On the other hand, it is enormously frustrating for them:

 

·        Forced technology transfer – creating competitors

·        Rule of law issues – theft of company

·        IP theft

·        Access difficulties if your product is not one they’re particularly interested in.  (selective capitalism) 

·        Exchange rate imbalances

 

·        In short, the Chinese don’t make the relationship easy, and the business community often finds itself in the awkward position of opposing Congressional attempts to “fix” the problems – like last year’s Schumer-Graham amendment – knowing that the concern Congress is trying to address is a legitimate one. 

 

B.  Integrating the domestic and the foreign

 

We are also not very good at understanding what is going on inside China and, more importantly, how that affects its growth and its relations with us.  My own colleagues on the China Commission, for example, tend to assume an invariable upward growth trajectory which ignores the very real internal contradictions the regime faces. 

 

C.  China’s future

 

  • In that regard and to oversimplify, there are two general theories on China’s economic future – and a new third one – that their economic policies will succeed and lead to –political liberalization as well; or their internal strains will become so great that they will implode.  Those strains include: 

o       A government with little legitimacy or inherent credibility maintaining itself by repression and on the strength of its economic growth policies, which will not last forever, no matter how successful they are right now.

 

o       The obligations China has undertaken to integrate itself into the WTO and the Western economic system, which will impose tremendous social, regional, and economic pressures.

 

o       The absence of a rule-of-law tradition and corruption-free bureaucracy, which are fundamental requirements for operating successfully in a globally integrated world, and which will ultimately drive people and money away, particularly in the face of new competition from India.  If there is no consistent, effective means of seeking redress, investors ultimately go elsewhere, probably India,  no matter how attractive the market.

 

o       A related concern is the growing view that corruption is systemic and not a problem that can be solved through the usual Chinese approach of a national campaign and a few arrests.  Party members retain status in their communities through a network of favors and interventions.  Take that away and you ultimately take away the reason why people tolerate the Party.

 

Jim Mann has recently propounded a third theory – that China will be able to continue its economic liberalization indefinitely without experiencing political change.  This is currently a topic of analysis and debate in Washington.

 

  • We may not know for years how this is going to turn out.  And, in fact, the truth is usually somewhere in the middle.  Their internal problems are serious and getting worse, and the government has not been consistently skillful in dealing with them.  At the same time, many Chinese believe in stability more than they believe in democracy.  That may change somewhat as the older generation dies off, but we cannot realistically expect any scenario that will lead to Western-style democracy. 
     
  • Even so, the United States can influence the outcome in a number of ways, though perhaps not in the way the current Administration thinks.  Demands for democracy, for example, will fall on deaf ears, and requests for cooperation with our goals in Iraq, Iran, North Korea, or elsewhere will be firmly subordinated to Chinese views about what is in their interest, not ours, although it is also true that their interests do sometimes coincide with ours.
     
  • What we can do, however, is help build rule-of-law, insist on WTO compliance, help with IP protection, and work, in the process, for the development of a more accountable government.  That is called engagement, and we do it in significant part via a U.S. business presence in China maintaining Western business practices and standards.

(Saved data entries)
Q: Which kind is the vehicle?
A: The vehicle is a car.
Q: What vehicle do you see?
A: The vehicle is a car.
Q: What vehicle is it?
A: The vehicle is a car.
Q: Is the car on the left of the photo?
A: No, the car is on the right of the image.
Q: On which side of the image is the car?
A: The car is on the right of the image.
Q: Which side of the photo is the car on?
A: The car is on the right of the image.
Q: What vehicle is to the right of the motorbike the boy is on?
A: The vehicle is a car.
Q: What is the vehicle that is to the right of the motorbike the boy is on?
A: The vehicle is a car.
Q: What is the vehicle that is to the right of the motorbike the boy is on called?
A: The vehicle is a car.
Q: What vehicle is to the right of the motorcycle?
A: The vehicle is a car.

==

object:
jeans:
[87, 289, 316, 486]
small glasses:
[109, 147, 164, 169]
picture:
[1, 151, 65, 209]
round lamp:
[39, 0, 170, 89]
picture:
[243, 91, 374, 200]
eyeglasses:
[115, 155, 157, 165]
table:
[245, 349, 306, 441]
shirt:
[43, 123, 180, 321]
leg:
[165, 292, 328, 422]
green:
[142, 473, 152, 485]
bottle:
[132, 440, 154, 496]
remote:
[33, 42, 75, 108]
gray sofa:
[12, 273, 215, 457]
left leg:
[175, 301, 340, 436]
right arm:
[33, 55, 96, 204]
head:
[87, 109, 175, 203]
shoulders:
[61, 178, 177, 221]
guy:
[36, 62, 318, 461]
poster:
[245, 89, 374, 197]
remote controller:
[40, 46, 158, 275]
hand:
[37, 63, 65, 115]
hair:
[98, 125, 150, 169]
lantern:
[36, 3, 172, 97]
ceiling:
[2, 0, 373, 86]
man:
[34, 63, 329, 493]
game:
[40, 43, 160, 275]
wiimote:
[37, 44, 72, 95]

...

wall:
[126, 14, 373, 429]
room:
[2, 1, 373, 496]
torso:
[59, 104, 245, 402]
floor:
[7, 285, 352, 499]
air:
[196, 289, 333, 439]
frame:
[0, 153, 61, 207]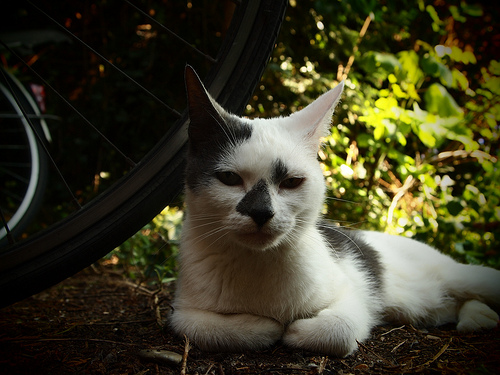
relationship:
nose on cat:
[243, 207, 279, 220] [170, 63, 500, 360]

Activity A: In the notes on China, who has recently put forward the third theory about China's economic future?
Activity B: Reproduce the passage in the notes on China starting with "Jim Mann has" and going on through "to Western-style democracy.".

Exercise output A: Jim Mann

Exercise output B:
Jim Mann has recently propounded a third theory – that China will be able to continue its economic liberalization indefinitely without experiencing political change.  This is currently a topic of analysis and debate in Washington.

 

  • We may not know for years how this is going to turn out.  And, in fact, the truth is usually somewhere in the middle.  Their internal problems are serious and getting worse, and the government has not been consistently skillful in dealing with them.  At the same time, many Chinese believe in stability more than they believe in democracy.  That may change somewhat as the older generation dies off, but we cannot realistically expect any scenario that will lead to Western-style democracy.